On land where enslaved people were once tortured and murdered, the state built a penal colony in the wilderness, where inmates could be rehabilitated, but never escape. Now, decades later, and having only succeeded in trapping men, not changing them for the better, its operations are winding down. But in the prison’s waning days, a new horror is unleashed: every full-moon night, the inmates are released, the warden is armed with rifles, and the hunt begins. Every man plans his escape, not knowing if his end will come at the hands of a familiar face, or from the unknown dangers beyond the prison walls. Ana Paula Maia has once again delivered a bracing vision of our potential for violence, and our collective failure to account for the consequences of our social and political action, or inaction.

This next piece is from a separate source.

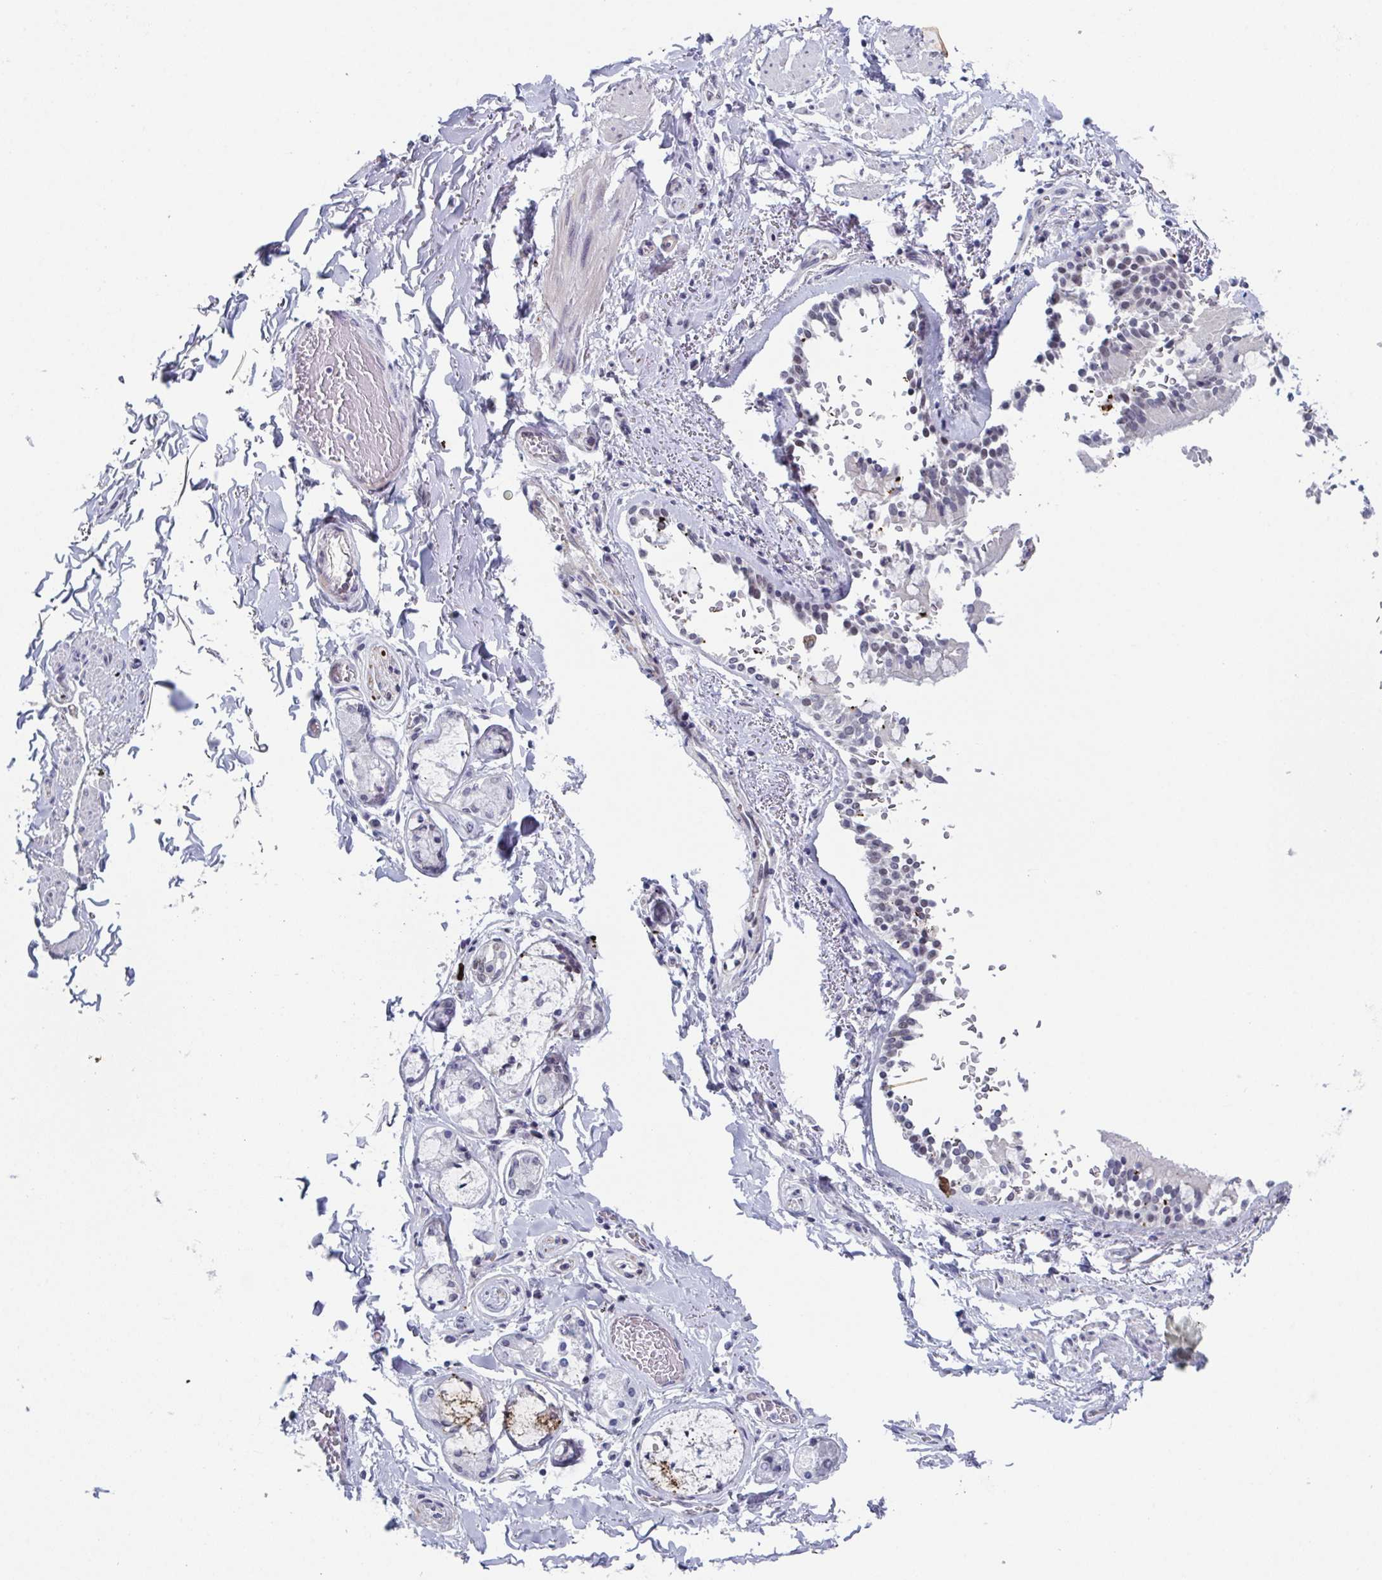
{"staining": {"intensity": "moderate", "quantity": "<25%", "location": "cytoplasmic/membranous"}, "tissue": "soft tissue", "cell_type": "Chondrocytes", "image_type": "normal", "snomed": [{"axis": "morphology", "description": "Normal tissue, NOS"}, {"axis": "topography", "description": "Cartilage tissue"}, {"axis": "topography", "description": "Bronchus"}, {"axis": "topography", "description": "Peripheral nerve tissue"}], "caption": "Moderate cytoplasmic/membranous positivity for a protein is identified in approximately <25% of chondrocytes of normal soft tissue using immunohistochemistry.", "gene": "ZFP64", "patient": {"sex": "male", "age": 67}}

No crime is committed out of view for this novelist, and her raw, brutal power enlists us all as witness.
Circa l’autore
Padma Viswanathan is a Canadian-American writer and translator. Her novels have been published in eight countries and shortlisted for the PEN USA Prize, the Scotiabank Giller Prize, and others. She has published short fiction, essays and translations in Granta, The Boston Review, BRICK , and elsewhere. Full-length translations include São Bernardo , by Brazilian novelist Graciliano Ramos and Where We Stand , by Djamila Ribeiro. Her most recent novel, The Charterhouse of Padma , came out in 2024. She is Professor of Creative Writing at the University of Arkansas—Fayetteville, where she is Founding Director of the Arkansas International Writer-at-Risk Residency Program.